Mit unserem vertragsärztlichen EBM (Einheitlicher Bewertungsmaßstab) bekommen wir als Verwaltungskomplex nach GOP 01430 nur 12 Punkte im Quartal. Das sind 1,25 Euro für 3 Monate und 0,42 € pro Monat.

Für 1 Jahr fordert die GKV-Kasse für reine Verwaltung ohne Medizin 120 € plus 8% mit verwalteter Medizin!
Wir Vertragsärzte bekommen als medizinische Verwaltungspauschale stattdessen nur 5 €/Jahr!
http://www.aerztezeitung.de/praxis_wirtschaft/aerztliche_verguetung/abrechnungstipps/article/902331/abrechnungstipp-tuecken-verwaltungspauschale.html

So sieht''s aus!

Mf+kG, Dr. med. Thomas G. Schätzler, FAfAM Dortmund

Waldemar Gutknecht 02.08.201607:48 Uhr

Flüchtlinge sind keine Belastung für die Kassen

GKV-Chefin ist gerade die richtige die Ahnung über Belastungen hat, man sollte die Patienten fragen ob es tatsächlich so stimmt.
Zeuys

Wolfgang P. Bayerl 01.08.201613:40 Uhr

vermutlich bringen die alle Geld aus dem Ausland mit,

wenn Sie zum Arzt gehen, ins Hotel, oder einkaufen.

Robert Künzel 01.08.201611:31 Uhr

Ich empfehle die folgende Lektüre:

http://www.faz.net/aktuell/wirtschaft/wirtschaftspolitik/asylbewerber-kosten-bis-zu-10-milliarden-euro-13758770.html

Dem ist wohl nichts mehr hinzuzufügen. Da hilft alles Schönreden nichts.
Wer diesen Betrag wie aufbringen wird, das ist eine andere Diskussion. An der reinen Tatsache dieser gigantischen Belastungen kann doch niemand vernünftige Zweifel anmelden.

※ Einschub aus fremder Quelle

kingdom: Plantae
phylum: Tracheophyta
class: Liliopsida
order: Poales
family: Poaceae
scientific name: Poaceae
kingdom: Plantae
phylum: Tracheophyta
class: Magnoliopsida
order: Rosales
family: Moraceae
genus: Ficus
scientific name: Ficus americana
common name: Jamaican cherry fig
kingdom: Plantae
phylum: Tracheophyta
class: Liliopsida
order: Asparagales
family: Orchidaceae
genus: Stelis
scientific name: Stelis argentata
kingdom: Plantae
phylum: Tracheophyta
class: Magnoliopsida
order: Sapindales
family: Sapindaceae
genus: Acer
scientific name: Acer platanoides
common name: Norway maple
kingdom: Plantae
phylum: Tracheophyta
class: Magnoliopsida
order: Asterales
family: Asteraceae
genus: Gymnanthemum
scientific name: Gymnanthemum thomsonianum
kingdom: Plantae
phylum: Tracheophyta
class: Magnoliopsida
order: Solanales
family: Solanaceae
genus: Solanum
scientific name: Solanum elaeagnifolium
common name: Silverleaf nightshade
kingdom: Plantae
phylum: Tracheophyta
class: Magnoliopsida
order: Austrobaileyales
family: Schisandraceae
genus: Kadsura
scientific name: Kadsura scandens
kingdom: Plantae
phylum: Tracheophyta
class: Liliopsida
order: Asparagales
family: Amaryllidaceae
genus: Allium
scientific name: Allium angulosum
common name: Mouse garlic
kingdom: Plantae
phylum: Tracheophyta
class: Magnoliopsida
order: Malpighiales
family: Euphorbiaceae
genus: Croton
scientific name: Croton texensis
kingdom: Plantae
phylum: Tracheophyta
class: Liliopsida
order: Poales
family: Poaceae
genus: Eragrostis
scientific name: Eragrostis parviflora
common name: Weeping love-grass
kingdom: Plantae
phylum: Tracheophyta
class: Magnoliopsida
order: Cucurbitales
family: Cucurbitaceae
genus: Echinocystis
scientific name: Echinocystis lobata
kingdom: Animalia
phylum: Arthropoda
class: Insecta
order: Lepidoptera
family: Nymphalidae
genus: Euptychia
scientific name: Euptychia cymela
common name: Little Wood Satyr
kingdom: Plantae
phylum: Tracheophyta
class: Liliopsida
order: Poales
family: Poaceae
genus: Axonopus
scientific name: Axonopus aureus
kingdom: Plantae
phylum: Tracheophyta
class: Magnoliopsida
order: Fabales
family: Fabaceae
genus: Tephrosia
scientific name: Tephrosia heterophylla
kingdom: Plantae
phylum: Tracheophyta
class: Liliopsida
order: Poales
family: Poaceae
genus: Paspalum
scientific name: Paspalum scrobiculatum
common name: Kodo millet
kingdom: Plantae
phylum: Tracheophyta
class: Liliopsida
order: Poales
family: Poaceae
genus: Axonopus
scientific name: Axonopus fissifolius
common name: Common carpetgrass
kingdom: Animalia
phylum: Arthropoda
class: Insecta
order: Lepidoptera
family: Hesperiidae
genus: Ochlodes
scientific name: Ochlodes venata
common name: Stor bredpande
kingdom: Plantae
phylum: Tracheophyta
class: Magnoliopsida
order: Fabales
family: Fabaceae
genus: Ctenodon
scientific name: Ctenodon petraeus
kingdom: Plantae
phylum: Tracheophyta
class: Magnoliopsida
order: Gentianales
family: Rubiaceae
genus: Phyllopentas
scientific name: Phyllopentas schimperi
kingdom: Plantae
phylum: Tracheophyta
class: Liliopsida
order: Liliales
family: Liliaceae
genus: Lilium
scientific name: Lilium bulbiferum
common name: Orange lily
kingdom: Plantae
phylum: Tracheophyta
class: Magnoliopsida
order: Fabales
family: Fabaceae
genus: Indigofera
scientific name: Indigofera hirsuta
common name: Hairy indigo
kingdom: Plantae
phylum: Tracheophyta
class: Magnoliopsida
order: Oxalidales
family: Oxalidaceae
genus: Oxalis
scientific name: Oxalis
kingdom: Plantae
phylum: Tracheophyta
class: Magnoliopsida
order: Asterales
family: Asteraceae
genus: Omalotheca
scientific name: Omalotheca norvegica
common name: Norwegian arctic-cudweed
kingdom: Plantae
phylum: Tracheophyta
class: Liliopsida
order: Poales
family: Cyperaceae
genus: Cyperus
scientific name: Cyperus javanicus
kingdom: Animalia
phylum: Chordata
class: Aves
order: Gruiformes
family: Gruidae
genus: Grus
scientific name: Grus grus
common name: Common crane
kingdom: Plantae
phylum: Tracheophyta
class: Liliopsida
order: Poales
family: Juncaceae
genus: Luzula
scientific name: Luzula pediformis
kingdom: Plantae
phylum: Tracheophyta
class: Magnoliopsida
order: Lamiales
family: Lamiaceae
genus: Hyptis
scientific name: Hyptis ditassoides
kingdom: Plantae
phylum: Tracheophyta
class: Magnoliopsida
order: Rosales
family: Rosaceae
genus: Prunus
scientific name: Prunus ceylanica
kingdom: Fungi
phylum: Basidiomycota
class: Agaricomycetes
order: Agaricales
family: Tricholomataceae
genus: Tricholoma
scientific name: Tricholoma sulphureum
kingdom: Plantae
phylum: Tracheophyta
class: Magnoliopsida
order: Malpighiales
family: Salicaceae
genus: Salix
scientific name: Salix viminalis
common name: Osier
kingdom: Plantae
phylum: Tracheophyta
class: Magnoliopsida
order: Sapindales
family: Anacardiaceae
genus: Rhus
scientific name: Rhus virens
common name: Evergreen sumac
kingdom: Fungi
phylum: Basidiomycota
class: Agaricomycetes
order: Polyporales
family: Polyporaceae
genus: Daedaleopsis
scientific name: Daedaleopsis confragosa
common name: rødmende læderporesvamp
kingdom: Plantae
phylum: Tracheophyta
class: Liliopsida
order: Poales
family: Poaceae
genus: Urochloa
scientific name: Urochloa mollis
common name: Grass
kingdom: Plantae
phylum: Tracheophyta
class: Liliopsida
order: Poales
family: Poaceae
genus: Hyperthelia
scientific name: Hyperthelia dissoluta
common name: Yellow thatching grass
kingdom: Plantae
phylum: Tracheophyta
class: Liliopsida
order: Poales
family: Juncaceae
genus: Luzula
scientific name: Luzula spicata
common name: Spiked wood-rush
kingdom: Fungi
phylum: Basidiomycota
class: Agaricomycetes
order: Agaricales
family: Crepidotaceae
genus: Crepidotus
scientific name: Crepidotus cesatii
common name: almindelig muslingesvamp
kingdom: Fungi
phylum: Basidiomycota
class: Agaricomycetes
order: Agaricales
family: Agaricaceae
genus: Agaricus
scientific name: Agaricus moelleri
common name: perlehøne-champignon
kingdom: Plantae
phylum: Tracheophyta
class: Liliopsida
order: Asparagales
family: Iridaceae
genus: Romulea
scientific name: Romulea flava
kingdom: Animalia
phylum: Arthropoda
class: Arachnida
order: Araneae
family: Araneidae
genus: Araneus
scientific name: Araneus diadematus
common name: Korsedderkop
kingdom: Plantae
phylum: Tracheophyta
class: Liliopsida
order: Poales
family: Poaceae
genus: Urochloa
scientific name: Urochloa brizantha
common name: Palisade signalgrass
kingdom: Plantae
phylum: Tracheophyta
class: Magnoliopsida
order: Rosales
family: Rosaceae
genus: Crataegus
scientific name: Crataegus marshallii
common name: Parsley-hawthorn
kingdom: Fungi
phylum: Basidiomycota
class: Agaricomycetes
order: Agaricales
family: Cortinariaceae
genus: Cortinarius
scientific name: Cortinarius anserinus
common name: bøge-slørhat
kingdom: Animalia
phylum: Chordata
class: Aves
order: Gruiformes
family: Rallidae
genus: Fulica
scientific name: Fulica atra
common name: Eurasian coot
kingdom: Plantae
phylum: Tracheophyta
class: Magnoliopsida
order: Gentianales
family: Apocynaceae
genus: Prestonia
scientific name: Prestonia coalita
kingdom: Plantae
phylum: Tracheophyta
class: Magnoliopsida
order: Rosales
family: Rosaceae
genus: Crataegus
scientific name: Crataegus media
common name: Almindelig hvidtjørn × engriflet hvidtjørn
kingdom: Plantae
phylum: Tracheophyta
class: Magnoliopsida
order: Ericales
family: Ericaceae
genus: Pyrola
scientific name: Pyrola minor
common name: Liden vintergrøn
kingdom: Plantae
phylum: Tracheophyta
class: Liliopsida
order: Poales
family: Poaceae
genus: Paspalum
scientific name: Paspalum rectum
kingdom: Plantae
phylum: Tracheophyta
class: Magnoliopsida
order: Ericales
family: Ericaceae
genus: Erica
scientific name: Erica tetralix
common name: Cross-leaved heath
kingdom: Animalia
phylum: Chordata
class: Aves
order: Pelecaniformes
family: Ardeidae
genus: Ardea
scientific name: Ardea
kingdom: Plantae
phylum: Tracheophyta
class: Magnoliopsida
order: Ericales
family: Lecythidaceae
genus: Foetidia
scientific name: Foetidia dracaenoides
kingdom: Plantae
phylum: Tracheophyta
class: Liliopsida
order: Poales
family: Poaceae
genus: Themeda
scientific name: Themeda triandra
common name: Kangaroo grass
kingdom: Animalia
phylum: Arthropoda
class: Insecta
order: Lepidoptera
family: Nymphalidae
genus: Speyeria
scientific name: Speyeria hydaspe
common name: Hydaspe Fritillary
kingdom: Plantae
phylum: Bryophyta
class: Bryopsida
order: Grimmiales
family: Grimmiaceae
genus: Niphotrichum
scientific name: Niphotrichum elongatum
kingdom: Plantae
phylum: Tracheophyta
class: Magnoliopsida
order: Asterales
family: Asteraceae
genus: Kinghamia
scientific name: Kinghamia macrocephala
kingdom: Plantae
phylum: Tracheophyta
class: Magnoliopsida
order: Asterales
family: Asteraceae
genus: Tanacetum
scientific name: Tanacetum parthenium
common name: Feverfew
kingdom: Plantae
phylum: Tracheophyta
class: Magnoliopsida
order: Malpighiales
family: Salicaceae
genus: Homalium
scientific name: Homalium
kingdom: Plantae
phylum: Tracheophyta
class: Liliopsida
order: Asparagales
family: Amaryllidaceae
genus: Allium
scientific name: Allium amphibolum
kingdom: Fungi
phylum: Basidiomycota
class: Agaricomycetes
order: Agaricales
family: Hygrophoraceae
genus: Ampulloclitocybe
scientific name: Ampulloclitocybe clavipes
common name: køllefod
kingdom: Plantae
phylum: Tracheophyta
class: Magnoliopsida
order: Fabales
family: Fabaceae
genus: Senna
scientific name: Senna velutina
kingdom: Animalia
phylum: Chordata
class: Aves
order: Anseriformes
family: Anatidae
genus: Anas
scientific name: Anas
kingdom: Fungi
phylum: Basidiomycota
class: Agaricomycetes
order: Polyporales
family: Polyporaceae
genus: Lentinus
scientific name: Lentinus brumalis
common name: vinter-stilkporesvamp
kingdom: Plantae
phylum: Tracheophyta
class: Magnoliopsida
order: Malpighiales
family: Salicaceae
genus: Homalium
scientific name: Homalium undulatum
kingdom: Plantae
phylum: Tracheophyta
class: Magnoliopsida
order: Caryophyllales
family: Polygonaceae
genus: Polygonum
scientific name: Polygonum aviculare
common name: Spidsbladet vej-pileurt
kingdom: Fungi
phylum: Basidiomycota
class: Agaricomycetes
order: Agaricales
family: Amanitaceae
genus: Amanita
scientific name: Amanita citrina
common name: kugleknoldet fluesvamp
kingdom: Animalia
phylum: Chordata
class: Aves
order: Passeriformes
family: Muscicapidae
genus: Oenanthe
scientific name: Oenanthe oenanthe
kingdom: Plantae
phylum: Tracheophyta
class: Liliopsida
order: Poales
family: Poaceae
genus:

Carsten Windt 01.08.201607:25 Uhr

Wann fängt eine Belastung an? Oder wer rechnen kann, ist klar im Vorteil

Selten schafft ein Kassenvertreter eigene Aussagen in einem Interview mehrfach zu widerlegen.

Ein Flüchtling ist keine Belastung.... Aber: Für einen Flüchtling bekommt die Kasse 90€, der tatsächliche Aufwand beträgt aber 136€. Oder anders ausgedrückt die Kosten der Flüchtlinge werden tatsächlich nur zu 66% durch den Fiskus übernommen, den Rest dürfen/müssen die Versicherten der Kasse aufbringen. Das sind mehr als 2 Monatsbeiträge des Durchschnittsbedarfs eines GKV-Versicherten im Jahr.

...und eine richtige Belastung wird ein Flüchtling, wenn er ALG-2 bezieht. ???